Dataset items
--- begin ---

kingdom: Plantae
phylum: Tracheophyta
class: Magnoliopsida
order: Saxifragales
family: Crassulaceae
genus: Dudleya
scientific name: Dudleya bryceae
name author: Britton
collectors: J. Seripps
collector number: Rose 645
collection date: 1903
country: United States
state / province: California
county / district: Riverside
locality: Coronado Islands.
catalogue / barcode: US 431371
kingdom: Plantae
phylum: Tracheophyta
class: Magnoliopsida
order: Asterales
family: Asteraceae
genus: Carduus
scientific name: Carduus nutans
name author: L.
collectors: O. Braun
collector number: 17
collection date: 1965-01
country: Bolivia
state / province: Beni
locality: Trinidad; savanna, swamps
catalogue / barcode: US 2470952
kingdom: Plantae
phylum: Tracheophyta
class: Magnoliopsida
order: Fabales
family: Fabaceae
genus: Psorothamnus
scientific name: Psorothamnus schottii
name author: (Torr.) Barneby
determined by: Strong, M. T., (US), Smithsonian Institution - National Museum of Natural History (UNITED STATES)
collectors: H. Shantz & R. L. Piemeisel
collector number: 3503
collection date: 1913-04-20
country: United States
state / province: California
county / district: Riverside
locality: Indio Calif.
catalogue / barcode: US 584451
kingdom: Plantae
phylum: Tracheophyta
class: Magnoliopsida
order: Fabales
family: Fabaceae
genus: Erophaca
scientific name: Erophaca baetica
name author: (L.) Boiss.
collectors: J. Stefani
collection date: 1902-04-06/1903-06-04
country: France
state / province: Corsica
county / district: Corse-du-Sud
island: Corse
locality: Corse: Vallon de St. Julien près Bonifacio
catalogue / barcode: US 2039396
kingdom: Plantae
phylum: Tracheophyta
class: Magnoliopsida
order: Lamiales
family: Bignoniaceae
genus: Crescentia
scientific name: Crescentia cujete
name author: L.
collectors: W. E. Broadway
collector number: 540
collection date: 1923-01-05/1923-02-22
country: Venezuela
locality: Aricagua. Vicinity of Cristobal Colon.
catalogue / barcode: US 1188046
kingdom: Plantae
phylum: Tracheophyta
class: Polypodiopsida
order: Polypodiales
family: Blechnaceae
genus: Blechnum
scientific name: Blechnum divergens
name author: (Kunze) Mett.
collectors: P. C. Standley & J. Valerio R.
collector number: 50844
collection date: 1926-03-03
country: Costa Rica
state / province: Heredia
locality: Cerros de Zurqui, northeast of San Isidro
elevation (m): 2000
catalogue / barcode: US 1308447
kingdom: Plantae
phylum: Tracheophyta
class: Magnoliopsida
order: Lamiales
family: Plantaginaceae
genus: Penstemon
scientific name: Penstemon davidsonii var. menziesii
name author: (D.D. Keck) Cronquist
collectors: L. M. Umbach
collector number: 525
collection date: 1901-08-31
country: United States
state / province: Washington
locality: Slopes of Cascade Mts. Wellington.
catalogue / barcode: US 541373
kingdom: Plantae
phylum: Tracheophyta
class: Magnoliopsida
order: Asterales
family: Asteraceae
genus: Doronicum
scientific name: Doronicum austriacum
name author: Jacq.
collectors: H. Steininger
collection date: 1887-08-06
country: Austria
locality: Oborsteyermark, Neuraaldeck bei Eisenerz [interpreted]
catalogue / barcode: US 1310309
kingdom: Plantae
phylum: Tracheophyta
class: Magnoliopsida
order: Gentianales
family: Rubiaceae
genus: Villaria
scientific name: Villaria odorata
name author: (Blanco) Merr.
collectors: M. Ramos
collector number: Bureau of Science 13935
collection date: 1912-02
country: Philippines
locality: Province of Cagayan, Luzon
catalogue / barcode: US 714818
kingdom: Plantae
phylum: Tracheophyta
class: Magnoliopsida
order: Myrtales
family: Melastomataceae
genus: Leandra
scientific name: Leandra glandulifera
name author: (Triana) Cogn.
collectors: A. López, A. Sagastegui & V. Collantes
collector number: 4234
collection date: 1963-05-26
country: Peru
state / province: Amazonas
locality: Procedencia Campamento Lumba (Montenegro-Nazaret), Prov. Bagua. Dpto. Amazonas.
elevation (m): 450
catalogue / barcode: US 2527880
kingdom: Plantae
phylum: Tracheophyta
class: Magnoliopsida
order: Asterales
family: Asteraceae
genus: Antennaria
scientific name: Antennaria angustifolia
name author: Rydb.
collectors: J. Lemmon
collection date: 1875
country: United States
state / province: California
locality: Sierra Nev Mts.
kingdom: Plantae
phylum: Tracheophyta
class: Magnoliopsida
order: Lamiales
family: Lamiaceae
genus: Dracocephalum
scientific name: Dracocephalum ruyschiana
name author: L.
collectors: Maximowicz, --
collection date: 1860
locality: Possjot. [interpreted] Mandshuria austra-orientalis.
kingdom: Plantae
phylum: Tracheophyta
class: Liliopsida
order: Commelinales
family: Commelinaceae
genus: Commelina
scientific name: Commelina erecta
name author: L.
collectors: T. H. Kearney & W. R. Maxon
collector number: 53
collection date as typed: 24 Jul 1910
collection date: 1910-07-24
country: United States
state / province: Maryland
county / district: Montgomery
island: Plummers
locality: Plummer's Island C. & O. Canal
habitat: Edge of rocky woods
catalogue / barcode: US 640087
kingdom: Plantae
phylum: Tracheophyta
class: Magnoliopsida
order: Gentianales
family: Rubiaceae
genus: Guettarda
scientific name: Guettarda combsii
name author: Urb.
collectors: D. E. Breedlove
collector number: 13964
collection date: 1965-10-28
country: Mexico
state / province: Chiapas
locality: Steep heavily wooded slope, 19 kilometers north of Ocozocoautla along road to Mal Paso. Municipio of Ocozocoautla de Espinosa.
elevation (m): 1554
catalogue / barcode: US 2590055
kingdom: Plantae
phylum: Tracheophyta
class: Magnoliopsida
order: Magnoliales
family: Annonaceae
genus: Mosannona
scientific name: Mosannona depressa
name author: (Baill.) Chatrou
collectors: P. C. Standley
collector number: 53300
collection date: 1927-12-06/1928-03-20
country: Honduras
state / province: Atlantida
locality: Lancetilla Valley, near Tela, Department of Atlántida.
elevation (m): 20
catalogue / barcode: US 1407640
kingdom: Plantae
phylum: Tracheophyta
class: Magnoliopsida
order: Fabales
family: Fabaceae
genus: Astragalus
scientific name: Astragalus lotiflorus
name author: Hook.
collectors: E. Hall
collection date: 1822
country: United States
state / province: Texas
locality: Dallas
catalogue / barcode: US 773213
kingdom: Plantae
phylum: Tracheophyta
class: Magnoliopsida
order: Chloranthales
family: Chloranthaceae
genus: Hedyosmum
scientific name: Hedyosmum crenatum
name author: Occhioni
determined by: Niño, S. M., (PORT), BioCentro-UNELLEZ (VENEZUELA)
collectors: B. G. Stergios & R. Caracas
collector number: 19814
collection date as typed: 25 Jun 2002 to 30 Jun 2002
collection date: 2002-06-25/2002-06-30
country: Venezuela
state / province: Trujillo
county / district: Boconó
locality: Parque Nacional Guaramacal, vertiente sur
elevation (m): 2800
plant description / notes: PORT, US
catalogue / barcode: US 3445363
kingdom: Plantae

--- end ---

■ **The request**
Print again, unchanged, the lines above between the line holding "genus: Mosannona" and the line holding "locality: Lancetilla Valley, near", inclusive.

■ **Task answer**
genus: Mosannona
scientific name: Mosannona depressa
name author: (Baill.) Chatrou
collectors: P. C. Standley
collector number: 53300
collection date: 1927-12-06/1928-03-20
country: Honduras
state / province: Atlantida
locality: Lancetilla Valley, near Tela, Department of Atlántida.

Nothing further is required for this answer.